Bronchodilators open up constricted airways by relaxing the smooth muscle that lines the airway. It does this mainly by stimulating beta-adrenergic receptors on the smooth muscle. (A drug that stimulates a receptor is called an “agonist”.) Adrenergic receptors are present throughout the body and are associated with many physiological activities, including dilating the airways. The normal substances in the body that activate these receptors are adrenalin (or epinephrine) and noradrenaline (norepinephrine).
There are two main types of beta-adrenergic receptors, beta-1 and beta-2. Most of the drugs that are used to dilate the airways stimulate type 2 beta-adrenergic receptors. Beta type 1 adrenergic receptors predominate in the heart and if a drug stimulates these receptors it can cause the heart to speed up. Although oral tablet forms of bronchodilators exist, many people use only the inhaler or aerosol form because they cause fewer side effects. Using the inhaled forms of these drugs delivers the drug to just the organ of interest (the lungs) and little makes it to the rest of the body where it could cause unwanted effects.
A few people, however, are unable to use the inhalers because the aerosol itself can cause some irritation and increase coughing. This is not a common problem. To get the full benefit of an inhaler, a person should be instructed by medical personnel in its proper use. In emergency treatment of asthma, injectable forms of beta-adrenergic agonists are commonly used.
The beta-adrenergic agonist inhalers usually begin working within approximately 5 minutes. If the inhaler does not provide sufficient relief within a short period of time, emergency treatment should be sought. Serious problems can occur when people overuse their inhaler and/or delay receiving emergency treatment.
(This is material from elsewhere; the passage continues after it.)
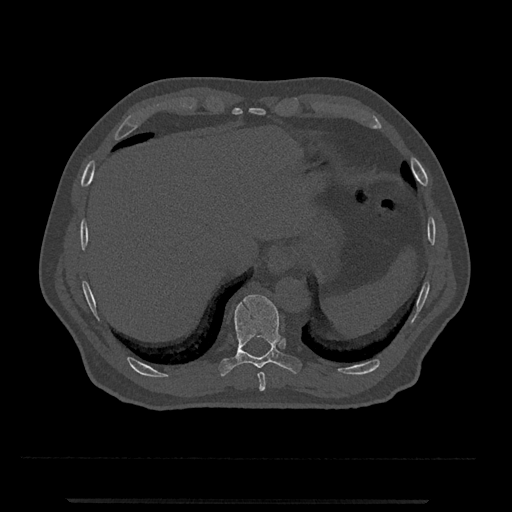
CT including the spine, one axial slice. Position 525 of 797 along the scan axis. Reconstruction kernel Br40s/3. Bone window (W 1800 / L 400 HU). 512 × 512 image matrix. Male patient, age 63 years. From the clinical record (not read from this slice): primary cancer: prostate.
Annotated regions visible in this slice (semi-automatic segmentation, software-assisted and operator-edited):
- T10 vertebra: bounding box <218,295,302,377> (left, top, right, bottom; pixels)
- T9 vertebra: <257,372,266,392>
Some frequently used inhalers are albuterol (Proventil®, Ventolin™ , Glaxo Welcome), metaproterenol (Alupent®), and terbutaline (Brethaire®). When inhalers are used as recommended, there are relatively few side effects, which include heart palpitations or abnormal rhythms, tremors, nervousness, nausea and excitation. Rinsing the mouth after use of the inhaler helps decrease the incidence of side effects.
The rescue inhalers usually last from 4 to 6 hours. There are several beta-adrenergic agonists available that last up to 12 hours, but these are not used as rescue drugs. They are used on a routine basis to help prevent an attack from occurring. One of these is salmeterol xinafoate (Servent®).